Sunday Times



Open­ing lead — five of clubs.

When a slam is bid, the dif­fer­ence be­tween mak­ing it and los­ing it or­di­nar­ily ranges from 1,000 to 1,800 points, de­pend­ing on vul­ner­a­bil­ity. Slams there­fore are wor­thy of the clos­est pos­si­ble at­ten­tion by both sides.

Con­sis­tent with the im­por­tance of slam hands, there are sev­eral de­fen­sive weapons that help to in­crease the chance of de­feat­ing an op­pos­ing slam.

One of these stip­u­lates that when a de­fender not on lead dou­bles a slam vol­un­tar­ily reached by the op­po­si­tion, he is di­rect­ing his part­ner to lead, or some­times not to lead, a spe­cific suit.

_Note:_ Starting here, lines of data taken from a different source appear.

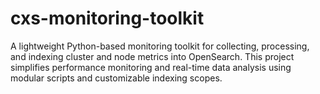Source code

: # cxs-monitoring-toolkit
A lightweight Python-based monitoring toolkit for collecting, processing, and indexing cluster and node metrics into OpenSearch. This project simplifies performance monitoring and real-time data analysis using modular scripts and customizable indexing scopes.

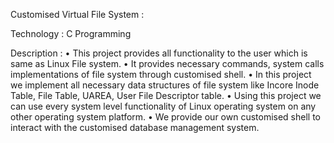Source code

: Customised Virtual File System :

Technology : C Programming 

Description :
• This project provides all functionality to the user which is same as Linux File system.
• It provides necessary commands, system calls implementations of file system through 
  customised shell.
• In this project we implement all necessary data structures of file system like Incore Inode 
  Table, File Table, UAREA, User File Descriptor table.
• Using this project we can use every system level functionality of Linux operating system on any 
  other operating system platform.
• We provide our own customised shell to interact with the customised database management 
  system.
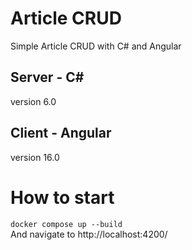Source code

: # Article CRUD

Simple Article CRUD with C# and Angular
## Server - C#
version 6.0
## Client - Angular
version 16.0

# How to start
`docker compose up --build`  
And navigate to http://localhost:4200/  
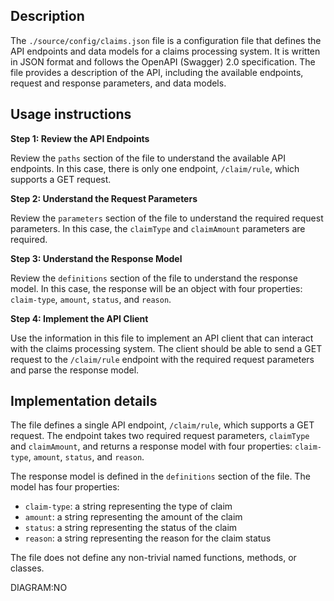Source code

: ## Description
The `./source/config/claims.json` file is a configuration file that defines the API endpoints and data models for a claims processing system. It is written in JSON format and follows the OpenAPI (Swagger) 2.0 specification. The file provides a description of the API, including the available endpoints, request and response parameters, and data models.

## Usage instructions

**Step 1: Review the API Endpoints**

Review the `paths` section of the file to understand the available API endpoints. In this case, there is only one endpoint, `/claim/rule`, which supports a GET request.

**Step 2: Understand the Request Parameters**

Review the `parameters` section of the file to understand the required request parameters. In this case, the `claimType` and `claimAmount` parameters are required.

**Step 3: Understand the Response Model**

Review the `definitions` section of the file to understand the response model. In this case, the response will be an object with four properties: `claim-type`, `amount`, `status`, and `reason`.

**Step 4: Implement the API Client**

Use the information in this file to implement an API client that can interact with the claims processing system. The client should be able to send a GET request to the `/claim/rule` endpoint with the required request parameters and parse the response model.

## Implementation details

The file defines a single API endpoint, `/claim/rule`, which supports a GET request. The endpoint takes two required request parameters, `claimType` and `claimAmount`, and returns a response model with four properties: `claim-type`, `amount`, `status`, and `reason`.

The response model is defined in the `definitions` section of the file. The model has four properties:

* `claim-type`: a string representing the type of claim
* `amount`: a string representing the amount of the claim
* `status`: a string representing the status of the claim
* `reason`: a string representing the reason for the claim status

The file does not define any non-trivial named functions, methods, or classes.

DIAGRAM:NO
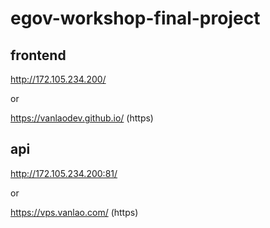 # egov-workshop-final-project

## frontend
http://172.105.234.200/

or

https://vanlaodev.github.io/ (https)


## api
http://172.105.234.200:81/

or

https://vps.vanlao.com/ (https)

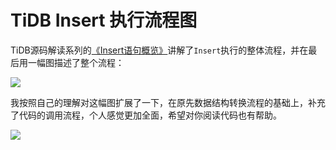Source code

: # TiDB Insert 执行流程图


TiDB源码解读系列的[《Insert语句概览》](https://pingcap.com/blog-cn/tidb-source-code-reading-4/)讲解了`Insert`执行的整体流程，并在最后用一幅图描述了整个流程：

![](https://cdn.mazhen.tech//images/202207011439770.png)

我按照自己的理解对这幅图扩展了一下，在原先数据结构转换流程的基础上，补充了代码的调用流程，个人感觉更加全面，希望对你阅读代码也有帮助。

![](https://cdn.mazhen.tech//images/202207011439951.png)

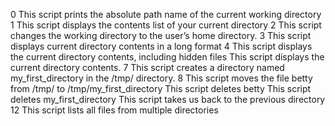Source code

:0 This script prints the absolute path name of the current working directory
1 This script displays the contents list of your current directory
2 This script changes the working directory to the user’s home directory.
3 This script displays current directory contents in a long format
4 This script displays the current directory contents, including hidden files
This script displays the current directory contents.
7 This script creates a directory named my_first_directory in the /tmp/ directory.
8 This script moves the file betty from /tmp/ to /tmp/my_first_directory
This script deletes betty
This script deletes my_first_directory
This script takes us back to the previous directory
12 This script lists all files from multiple directories
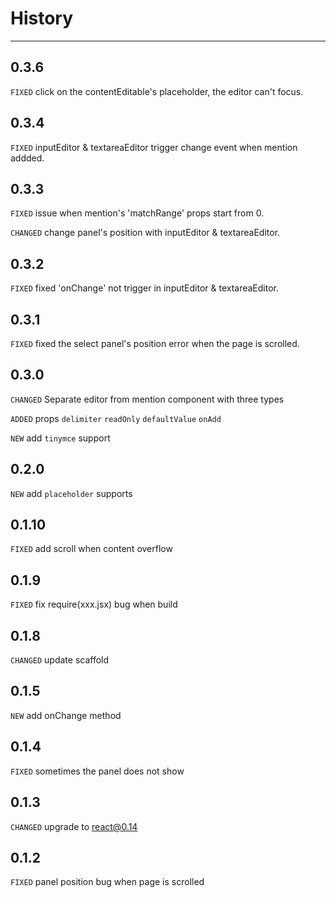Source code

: # History

---

## 0.3.6
`FIXED` click on the contentEditable's placeholder, the editor can't focus.  


## 0.3.4
`FIXED` inputEditor & textareaEditor trigger change event when mention addded.

## 0.3.3
`FIXED` issue when mention's 'matchRange' props start from 0.

`CHANGED` change panel's position with inputEditor & textareaEditor.

## 0.3.2
`FIXED` fixed 'onChange' not trigger in inputEditor & textareaEditor.  

## 0.3.1

`FIXED` fixed the select panel's position error when the page is scrolled.

## 0.3.0
`CHANGED` Separate editor from mention component with three types

`ADDED` props `delimiter` `readOnly` `defaultValue` `onAdd`

`NEW` add `tinymce` support


## 0.2.0
`NEW` add `placeholder` supports

## 0.1.10
`FIXED` add scroll when content overflow

## 0.1.9
`FIXED` fix require(xxx.jsx) bug when build

## 0.1.8
`CHANGED` update scaffold

## 0.1.5
`NEW` add onChange method

## 0.1.4
`FIXED` sometimes the panel does not show

## 0.1.3

`CHANGED` upgrade to react@0.14

## 0.1.2

`FIXED` panel position bug when page is scrolled
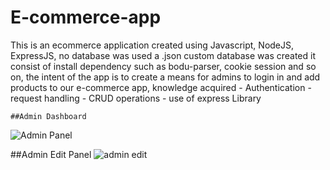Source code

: # E-commerce-app

This is an ecommerce application created using Javascript, NodeJS, ExpressJS, no database was used a .json custom database was created 
  it consist of install dependency such as bodu-parser, cookie session and so on, the intent of the app is to create a means for admins to login in and add products to our e-commerce app,
  knowledge acquired
    - Authentication
    - request handling
    - CRUD operations
    - use of express Library
    
    ##Admin Dashboard
![Admin Panel](https://user-images.githubusercontent.com/109921600/235451083-18780a63-1474-4f25-83c0-01071bc59af2.PNG)

  ##Admin Edit Panel
![admin edit](https://user-images.githubusercontent.com/109921600/235451700-d26d1627-e4dd-441e-9d4a-9bb8e34aaae6.PNG)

The ad­van­tage of this con­ven­tion is il­lus­trated by to­day’s deal. South makes the slam if West leads a heart, the suit East bid. But East’s dou­ble for­bids the nor­mal heart lead and calls for an unusual lead. It is not dif­fi­cult for West, with six cards in the suit dummy has bid, to de­duce that the rea­son for East’s dou­ble is that he can ruff a club.

So West leads a club, East ruffs, and East then cashes a heart to put the con­tract down one — 200 points. With a heart lead, South would score 1,660 points.

It is true that by us­ing such a con­ven­tion, the de­fend­ers might oc­ca­sion­ally lose an ex­tra 50 or 100 points they could have gained by dou­bling a slam. But this oc­ca­sional loss is a mighty cheap price to pay for de­feat­ing other slams that would oth­er­wise come rolling home.

The open­ing leader usu­ally has no trou­ble de­duc­ing which suit his part­ner wants led. Most im­por­tant of all, he is barred from lead­ing the suit his side has bid. Of the two side suits left, the leader’s hand will nearly al­ways tell him where to at­tack.